*Work instruction*. Write the entries out again exactly; any picture among them gets left out.

START Dataset

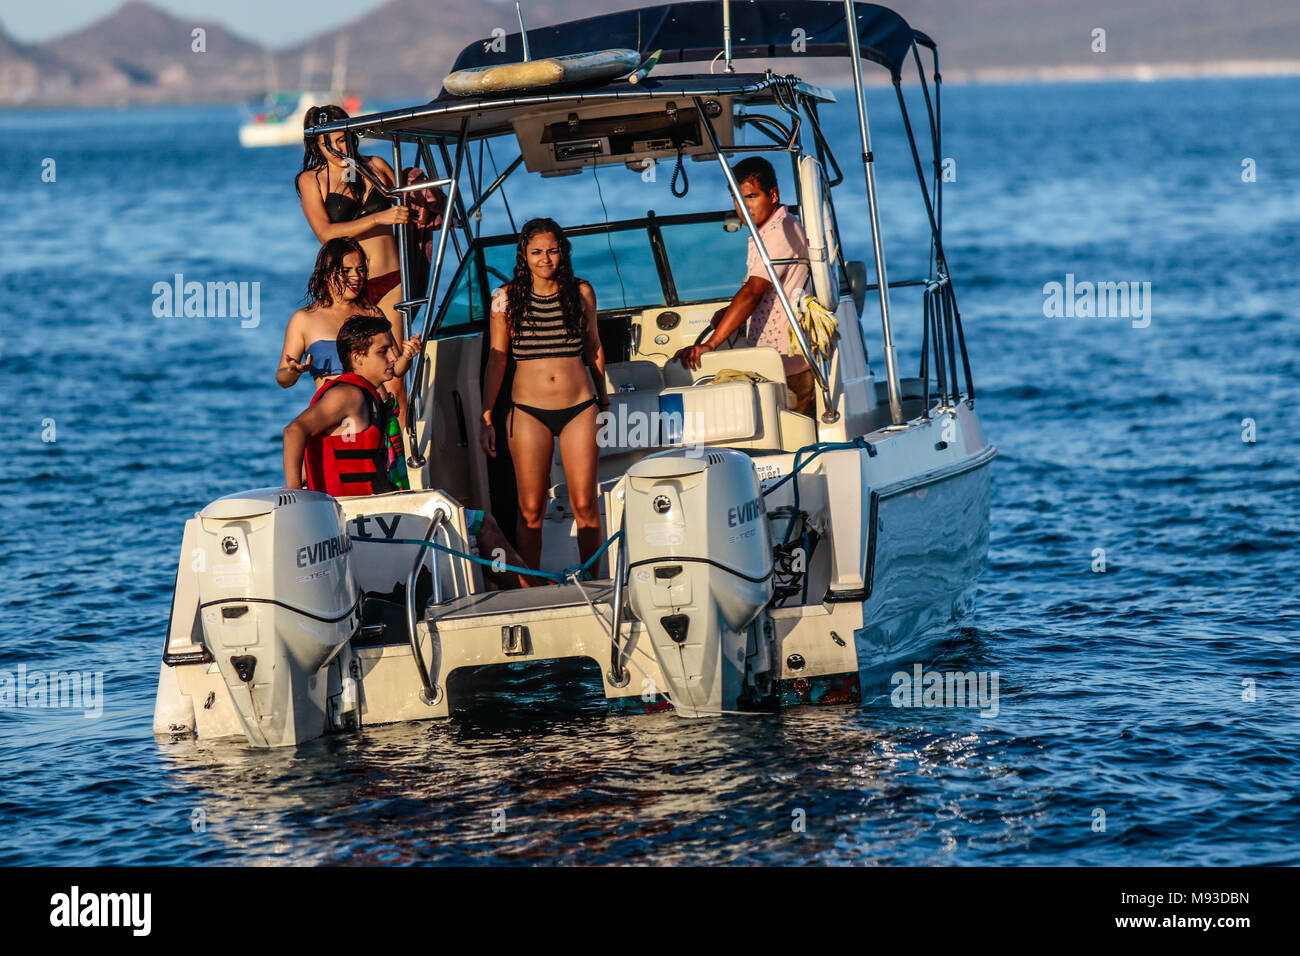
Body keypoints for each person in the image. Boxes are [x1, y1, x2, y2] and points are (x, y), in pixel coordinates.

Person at [283, 315, 530, 589]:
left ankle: (509, 588)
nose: (393, 356)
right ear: (357, 356)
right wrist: (297, 502)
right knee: (482, 524)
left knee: (472, 541)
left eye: (392, 348)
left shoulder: (368, 393)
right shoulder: (347, 396)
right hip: (365, 518)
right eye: (383, 351)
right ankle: (532, 594)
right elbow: (295, 431)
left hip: (375, 512)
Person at [479, 218, 610, 578]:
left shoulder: (581, 291)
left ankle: (594, 581)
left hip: (580, 407)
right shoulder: (504, 298)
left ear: (563, 251)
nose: (545, 258)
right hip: (528, 411)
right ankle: (531, 588)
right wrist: (487, 414)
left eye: (552, 251)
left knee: (585, 503)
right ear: (524, 254)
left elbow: (594, 346)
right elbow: (497, 358)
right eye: (537, 252)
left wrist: (604, 398)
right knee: (531, 509)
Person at [295, 104, 415, 426]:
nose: (340, 148)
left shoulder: (374, 165)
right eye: (330, 142)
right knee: (356, 379)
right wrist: (380, 217)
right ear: (316, 144)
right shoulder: (312, 180)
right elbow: (325, 233)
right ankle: (360, 448)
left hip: (391, 279)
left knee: (394, 380)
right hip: (351, 288)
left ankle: (401, 463)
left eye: (345, 139)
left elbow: (409, 202)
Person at [673, 156, 816, 416]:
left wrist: (711, 344)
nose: (743, 207)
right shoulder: (766, 230)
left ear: (772, 195)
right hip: (772, 363)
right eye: (737, 199)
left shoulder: (781, 230)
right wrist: (728, 315)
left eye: (751, 197)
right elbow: (765, 291)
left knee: (794, 440)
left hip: (791, 366)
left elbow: (753, 291)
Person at [276, 238, 415, 390]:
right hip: (334, 411)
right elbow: (283, 379)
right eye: (346, 271)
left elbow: (396, 369)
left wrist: (407, 356)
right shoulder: (304, 319)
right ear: (326, 274)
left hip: (375, 409)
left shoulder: (372, 313)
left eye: (360, 270)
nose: (356, 277)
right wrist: (293, 372)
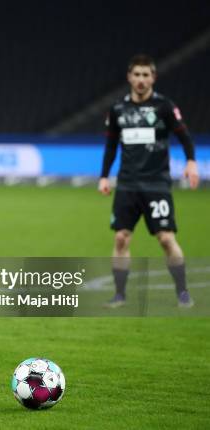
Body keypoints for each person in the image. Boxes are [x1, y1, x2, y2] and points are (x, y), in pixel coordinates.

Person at [99, 53, 199, 309]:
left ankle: (183, 292)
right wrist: (104, 176)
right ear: (129, 77)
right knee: (121, 238)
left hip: (156, 184)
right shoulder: (118, 109)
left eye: (146, 75)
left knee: (166, 239)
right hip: (128, 184)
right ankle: (119, 294)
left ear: (153, 77)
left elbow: (184, 136)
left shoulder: (164, 107)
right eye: (137, 74)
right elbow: (111, 146)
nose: (141, 79)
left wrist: (191, 161)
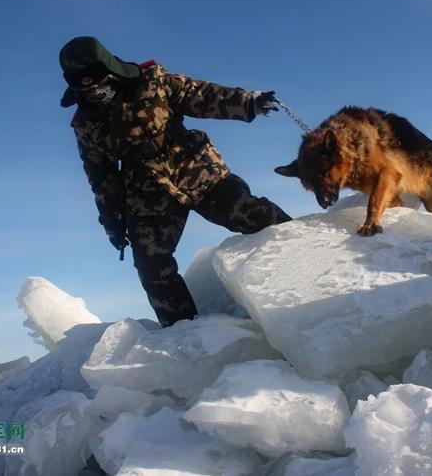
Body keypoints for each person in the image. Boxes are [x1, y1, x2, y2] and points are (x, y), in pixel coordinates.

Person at [59, 36, 292, 327]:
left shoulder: (153, 80)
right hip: (146, 193)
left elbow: (202, 95)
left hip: (195, 168)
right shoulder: (85, 125)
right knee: (151, 266)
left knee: (254, 215)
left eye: (100, 84)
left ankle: (313, 256)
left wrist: (249, 102)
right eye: (86, 89)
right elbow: (101, 178)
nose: (95, 93)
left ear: (111, 71)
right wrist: (113, 224)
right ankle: (185, 335)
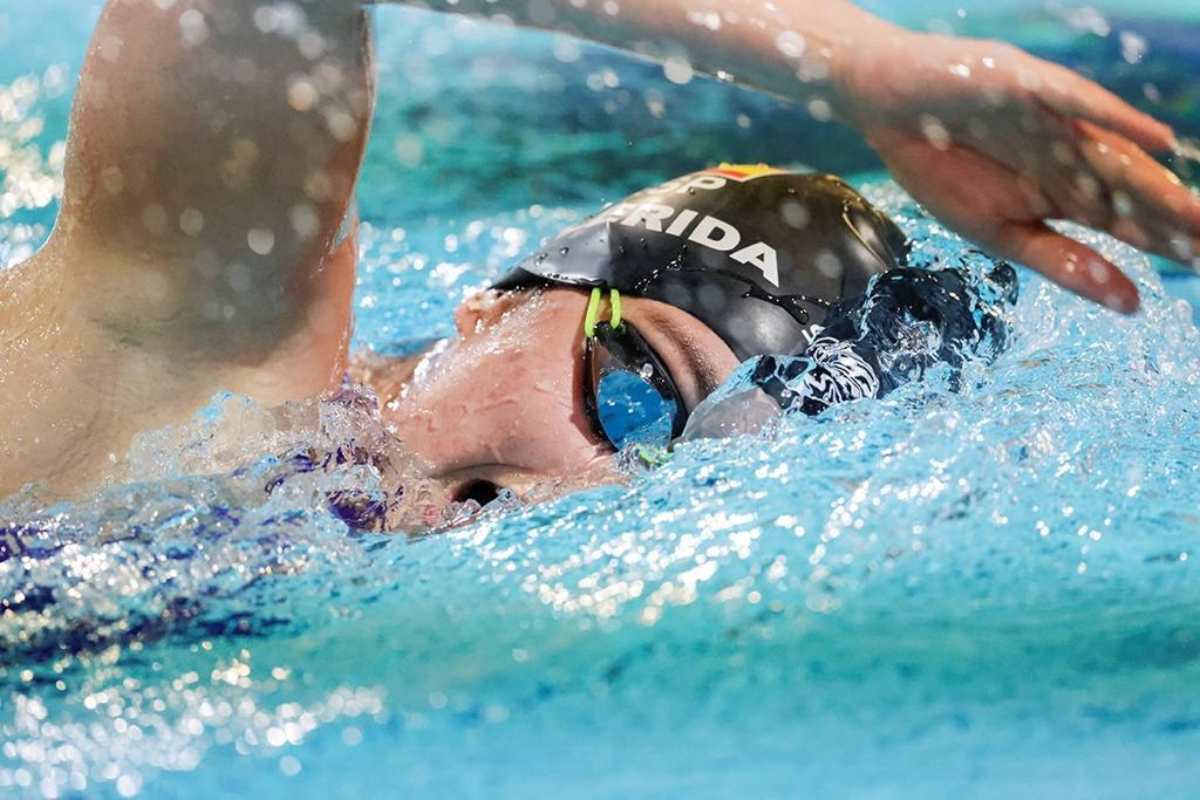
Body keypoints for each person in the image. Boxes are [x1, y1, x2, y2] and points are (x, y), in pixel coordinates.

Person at [1, 0, 1198, 508]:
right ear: (492, 305)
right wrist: (849, 63)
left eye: (681, 479)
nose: (594, 487)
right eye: (633, 391)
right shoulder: (176, 349)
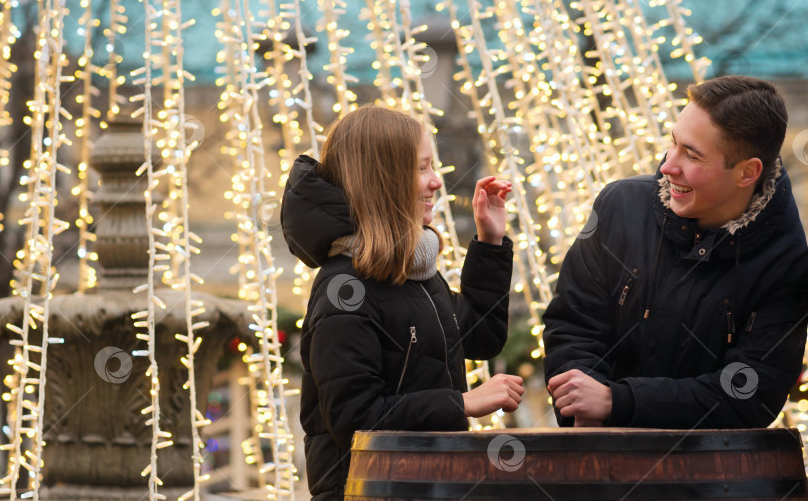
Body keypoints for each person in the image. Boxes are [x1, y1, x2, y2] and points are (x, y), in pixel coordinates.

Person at [281, 104, 524, 500]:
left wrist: (490, 243)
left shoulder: (413, 272)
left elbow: (481, 338)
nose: (436, 183)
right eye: (422, 168)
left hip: (425, 483)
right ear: (385, 180)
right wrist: (460, 403)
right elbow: (354, 419)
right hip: (366, 490)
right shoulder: (344, 289)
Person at [543, 75, 808, 429]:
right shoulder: (618, 206)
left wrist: (617, 402)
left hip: (712, 478)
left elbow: (750, 394)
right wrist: (581, 407)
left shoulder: (787, 262)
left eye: (692, 155)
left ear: (748, 173)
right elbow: (573, 325)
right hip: (595, 456)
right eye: (674, 143)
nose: (668, 165)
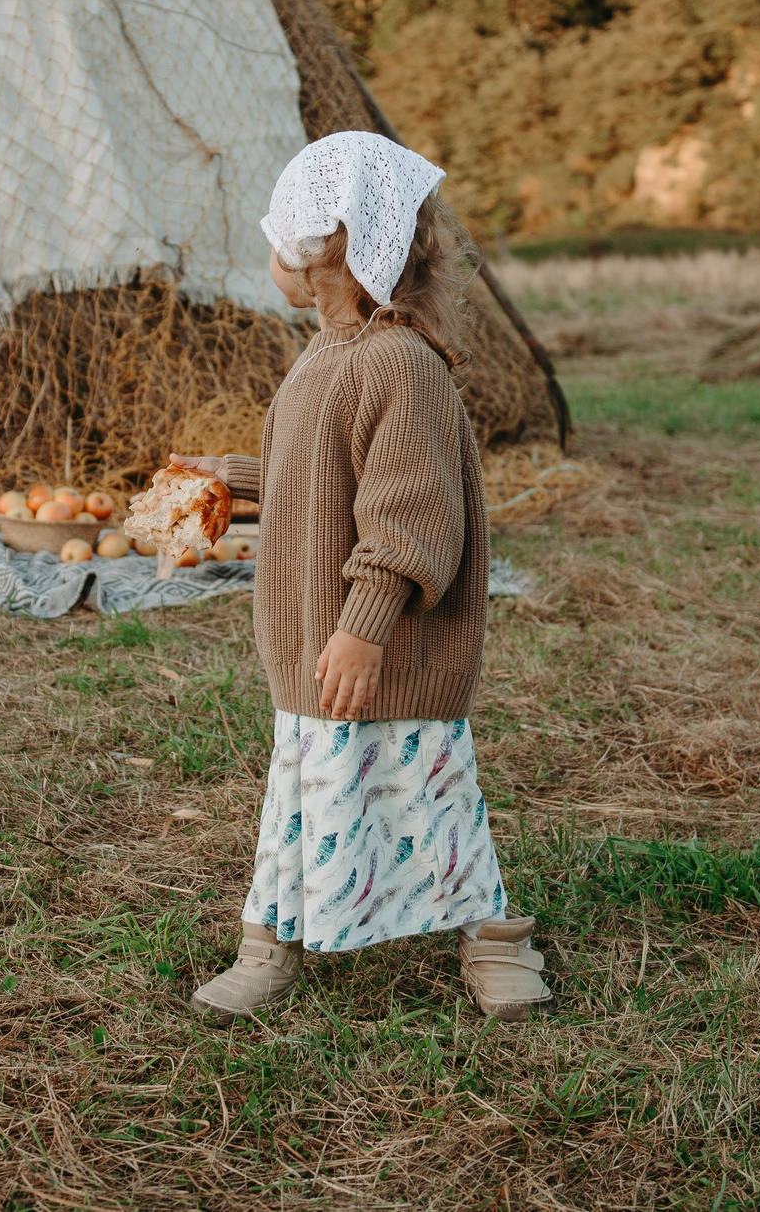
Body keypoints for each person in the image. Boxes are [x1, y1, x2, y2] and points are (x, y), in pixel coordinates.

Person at [178, 132, 551, 1022]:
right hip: (314, 642)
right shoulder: (327, 356)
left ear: (330, 249)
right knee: (305, 799)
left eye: (281, 238)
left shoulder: (399, 366)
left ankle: (493, 937)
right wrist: (228, 476)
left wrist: (366, 622)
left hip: (381, 649)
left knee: (428, 794)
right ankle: (271, 940)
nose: (271, 254)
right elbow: (314, 474)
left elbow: (412, 513)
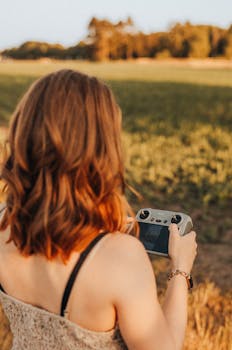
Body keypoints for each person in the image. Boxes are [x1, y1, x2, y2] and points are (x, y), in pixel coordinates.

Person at [0, 69, 197, 350]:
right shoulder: (121, 258)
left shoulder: (4, 222)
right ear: (102, 147)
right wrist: (181, 270)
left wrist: (103, 232)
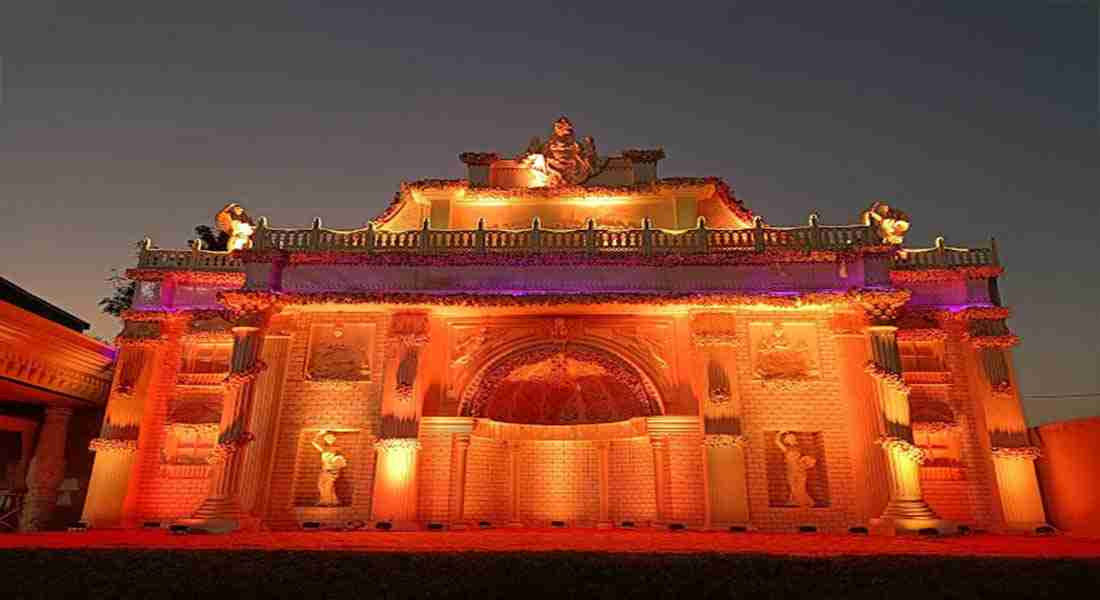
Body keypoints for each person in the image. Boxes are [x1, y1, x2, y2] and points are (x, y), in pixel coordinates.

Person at [312, 430, 348, 506]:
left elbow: (340, 459)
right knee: (321, 484)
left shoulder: (336, 448)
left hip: (332, 469)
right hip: (324, 468)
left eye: (331, 438)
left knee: (328, 486)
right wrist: (320, 433)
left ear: (334, 439)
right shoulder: (324, 448)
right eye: (327, 437)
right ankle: (330, 501)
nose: (329, 439)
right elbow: (314, 442)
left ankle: (327, 502)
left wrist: (336, 470)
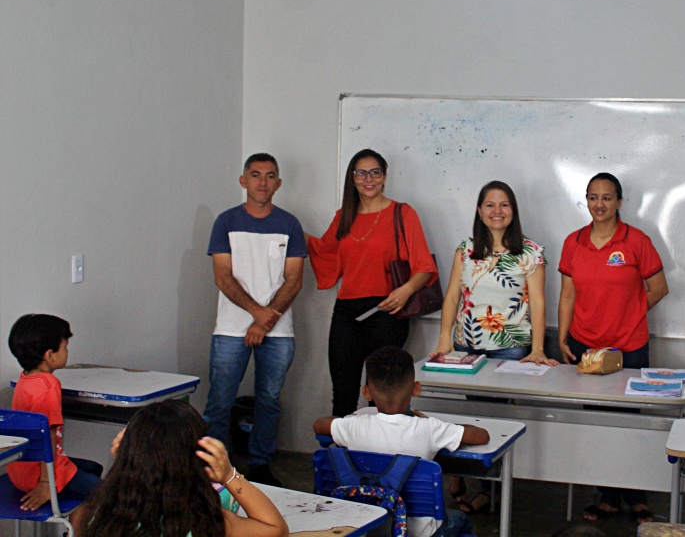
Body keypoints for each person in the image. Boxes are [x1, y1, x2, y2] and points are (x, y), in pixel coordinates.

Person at [429, 180, 557, 513]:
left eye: (504, 205)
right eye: (489, 204)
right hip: (466, 346)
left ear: (513, 211)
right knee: (471, 415)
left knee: (495, 419)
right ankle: (468, 478)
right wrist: (445, 339)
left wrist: (539, 348)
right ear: (479, 210)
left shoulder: (530, 251)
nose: (496, 211)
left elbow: (539, 302)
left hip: (511, 347)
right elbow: (453, 296)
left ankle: (487, 489)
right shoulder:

END Dataset

*Result below*.
Body keypoints for each person in the image. Boxes are [x1, y1, x2, y2] and points are (x, y), in pixel coordinates.

Person at [283, 315, 530, 589]:
left ankle: (509, 588)
nose: (393, 356)
right ear: (357, 356)
right wrist: (297, 502)
right knee: (482, 524)
left knee: (472, 541)
left eye: (392, 348)
left shoulder: (368, 393)
right shoulder: (347, 396)
right hip: (365, 518)
right eye: (383, 351)
right ankle: (532, 594)
right elbow: (295, 431)
left hip: (375, 512)
Person at [479, 218, 610, 578]:
left shoulder: (581, 291)
left ankle: (594, 581)
left hip: (580, 407)
right shoulder: (504, 298)
left ear: (563, 251)
nose: (545, 258)
right hip: (528, 411)
right ankle: (531, 588)
right wrist: (487, 414)
left eye: (552, 251)
left knee: (585, 503)
right ear: (524, 254)
left elbow: (594, 346)
right elbow: (497, 358)
right eye: (537, 252)
left wrist: (604, 398)
right knee: (531, 509)
Person at [295, 104, 415, 426]:
nose: (340, 148)
left shoulder: (374, 165)
right eye: (330, 142)
right knee: (356, 379)
right wrist: (380, 217)
right ear: (316, 144)
right shoulder: (312, 180)
right elbow: (325, 233)
right ankle: (360, 448)
left hip: (391, 279)
left knee: (394, 380)
right hip: (351, 288)
left ankle: (401, 463)
left eye: (345, 139)
left elbow: (409, 202)
Person at [673, 156, 816, 416]:
left wrist: (711, 344)
nose: (743, 207)
right shoulder: (766, 230)
left ear: (772, 195)
right hip: (772, 363)
right eye: (737, 199)
left shoulder: (781, 230)
right wrist: (728, 315)
left eye: (751, 197)
right elbow: (765, 291)
left knee: (794, 440)
left hip: (791, 366)
left elbow: (753, 291)
Person at [276, 238, 415, 390]:
right hip: (334, 411)
right elbow: (283, 379)
right eye: (346, 271)
left elbow: (396, 369)
left wrist: (407, 356)
right shoulder: (304, 319)
right ear: (326, 274)
left hip: (375, 409)
left shoulder: (372, 313)
left eye: (360, 270)
nose: (356, 277)
right wrist: (293, 372)
Body keypoints for each person in the image. Boxes are [x1, y1, x2, y2] and points are (x, y), in pixel coordinates.

Person at [99, 53, 199, 309]:
left ankle: (183, 292)
right wrist: (104, 176)
right ear: (129, 77)
right knee: (121, 238)
left hip: (156, 184)
right shoulder: (118, 109)
left eye: (146, 75)
left knee: (166, 239)
right hip: (128, 184)
right ankle: (119, 294)
left ear: (153, 77)
left elbow: (184, 136)
left shoulder: (164, 107)
right eye: (137, 74)
right elbow: (111, 146)
nose: (141, 79)
left wrist: (191, 161)
Body keypoints for each person in the image. Boxes are [x1, y1, x2, y2] and points are (x, y), in pixel coordinates.

Person at [59, 36, 292, 327]:
left shoulder: (153, 80)
right hip: (146, 193)
left elbow: (202, 95)
left hip: (195, 168)
right shoulder: (85, 125)
right knee: (151, 266)
left knee: (254, 215)
left eye: (100, 84)
left ankle: (313, 256)
left wrist: (249, 102)
right eye: (86, 89)
right elbow: (101, 178)
nose: (95, 93)
left ear: (111, 71)
right wrist: (113, 224)
right ankle: (185, 335)
Body keypoints for each person in the image. Boxes are [x1, y1, x2, y2] and points are (x, y), in pixel coordinates.

Person at [1, 0, 1198, 508]:
right ear: (492, 305)
right wrist: (849, 63)
left eye: (681, 479)
nose: (594, 487)
right eye: (633, 391)
right shoulder: (176, 349)
Body keypoints for each person in the image. Boxes are [x1, y1, x2, y2] and points are (x, y), in pixel coordinates.

Person at [281, 104, 524, 500]:
left wrist: (490, 243)
left shoulder: (413, 272)
left elbow: (481, 338)
nose: (436, 183)
right eye: (422, 168)
left hip: (425, 483)
right ear: (385, 180)
right wrist: (460, 403)
right elbow: (354, 419)
right hip: (366, 490)
right shoulder: (344, 289)
Person at [543, 75, 808, 429]:
right shoulder: (618, 206)
left wrist: (617, 402)
left hip: (712, 478)
left elbow: (750, 394)
right wrist: (581, 407)
left shoulder: (787, 262)
left eye: (692, 155)
left ear: (748, 173)
right elbow: (573, 325)
right hip: (595, 456)
right eye: (674, 143)
nose: (668, 165)
Body keypoints for each person in the image. Boxes are [x1, y1, x2, y2] and points are (x, y), in pixel coordinates.

Person at [178, 132, 551, 1022]:
right hip: (314, 642)
right shoulder: (327, 356)
left ear: (330, 249)
right knee: (305, 799)
left eye: (281, 238)
left shoulder: (399, 366)
left ankle: (493, 937)
right wrist: (228, 476)
left wrist: (366, 622)
left hip: (381, 649)
left knee: (428, 794)
right ankle: (271, 940)
nose: (271, 254)
right elbow: (314, 474)
left elbow: (412, 513)
Body keypoints for each person in the image. Boxes are [x1, y1, x2, y2] and points are (x, y), in pixel coordinates.

Person at [0, 69, 197, 350]:
right shoulder: (121, 258)
left shoulder: (4, 222)
right ear: (102, 147)
right wrist: (181, 270)
left wrist: (103, 232)
Body keypoints for each person in the image. Boxes are [x1, y1, x2, y2] and points are (x, y), in pixel coordinates.

Person at [312, 430, 348, 506]:
left elbow: (340, 459)
right knee: (321, 484)
left shoulder: (336, 448)
left hip: (332, 469)
right hip: (324, 468)
left eye: (331, 438)
left knee: (328, 486)
right wrist: (320, 433)
left ear: (334, 439)
right shoulder: (324, 448)
right eye: (327, 437)
right ankle: (330, 501)
nose: (329, 439)
right elbow: (314, 442)
left ankle: (327, 502)
left wrist: (336, 470)
Body keypoints for each person in the image. Boxes are [x1, y1, x2, y2] and points are (x, y), in pixel coordinates.

Person at [429, 180, 557, 513]:
left eye: (504, 205)
right eye: (489, 204)
right hip: (466, 346)
left ear: (513, 211)
right knee: (471, 415)
left knee: (495, 419)
right ankle: (468, 478)
right wrist: (445, 339)
left wrist: (539, 348)
right ear: (479, 210)
left shoulder: (530, 251)
nose: (496, 211)
left elbow: (539, 302)
left hip: (511, 347)
right elbow: (453, 296)
left ankle: (487, 489)
right shoulder:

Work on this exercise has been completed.